Still, people can look at their risk factors and take action to prevent or delay diabetes.
Prediabetes Risk Factors
- Weight (being overweight or obese)
- Physically inactive (the less active, greater the risk)
- Age (over 45)
- Family history of type 2 diabetes (parent or sibling)
"People with prediabetes need to make lifestyle changes, lose weight and establish healthy habits," said Pat.
The American Diabetes Association recommends losing 7 percent of your body weight and exercising 30 minutes a day, five days a week. A healthy weight, healthy diet and exercise can help a person with prediabetes delay or slow the progression to type 2 diabetes by 54 percent.
Pat recommends talking to your doctor if you are 45 or older, overweight and have a family history of type 2 diabetes.
To raise awareness of prediabetes as a critical and serious medical condition, the American Medical Association and the Centers for Disease Control and Prevention are partnering with the goal of preventing Type 2 diabetes in the U.S. Prevent Diabetes STAT stands for Screen, Test, Act – Today.
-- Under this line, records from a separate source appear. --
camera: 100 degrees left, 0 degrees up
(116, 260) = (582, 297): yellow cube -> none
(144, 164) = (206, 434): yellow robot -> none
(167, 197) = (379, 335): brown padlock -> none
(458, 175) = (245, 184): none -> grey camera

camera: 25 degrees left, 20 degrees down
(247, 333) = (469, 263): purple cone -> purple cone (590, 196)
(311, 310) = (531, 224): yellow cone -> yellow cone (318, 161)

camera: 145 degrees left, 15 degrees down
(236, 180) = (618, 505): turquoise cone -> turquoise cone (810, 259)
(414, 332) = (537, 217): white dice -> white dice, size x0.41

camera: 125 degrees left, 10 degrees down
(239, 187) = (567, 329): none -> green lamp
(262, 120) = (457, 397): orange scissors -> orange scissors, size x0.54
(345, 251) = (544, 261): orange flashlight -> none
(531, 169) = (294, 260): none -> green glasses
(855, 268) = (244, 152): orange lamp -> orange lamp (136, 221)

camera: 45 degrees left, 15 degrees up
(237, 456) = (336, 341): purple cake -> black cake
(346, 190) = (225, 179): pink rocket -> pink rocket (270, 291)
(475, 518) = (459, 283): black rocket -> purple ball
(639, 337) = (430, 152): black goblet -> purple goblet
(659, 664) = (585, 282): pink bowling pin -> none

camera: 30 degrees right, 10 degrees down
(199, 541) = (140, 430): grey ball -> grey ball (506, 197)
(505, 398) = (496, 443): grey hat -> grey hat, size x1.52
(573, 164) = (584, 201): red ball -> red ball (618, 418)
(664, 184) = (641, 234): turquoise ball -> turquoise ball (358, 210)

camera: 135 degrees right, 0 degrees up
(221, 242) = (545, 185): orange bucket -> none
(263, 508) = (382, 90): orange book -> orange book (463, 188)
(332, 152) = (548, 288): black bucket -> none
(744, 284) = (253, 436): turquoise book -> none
Diabetes Classes and Education
Doylestown Health offers prediabetes classes to educate people about their condition and ways to help manage it. There are two classes, and each class costs $40. Topics in Class 1 include physical activity, weight loss, meal planning and blood glucose monitoring. The class includes a free glucose monitor and instructions on how to use it.
Class 2 is led by a Doylestown Health dietitian, and reviews meal plans, food labels, and shopping for and preparing healthy meals.
Doylestown Health also offers Diabetes Education, a diabetes support group and an insulin pump support group.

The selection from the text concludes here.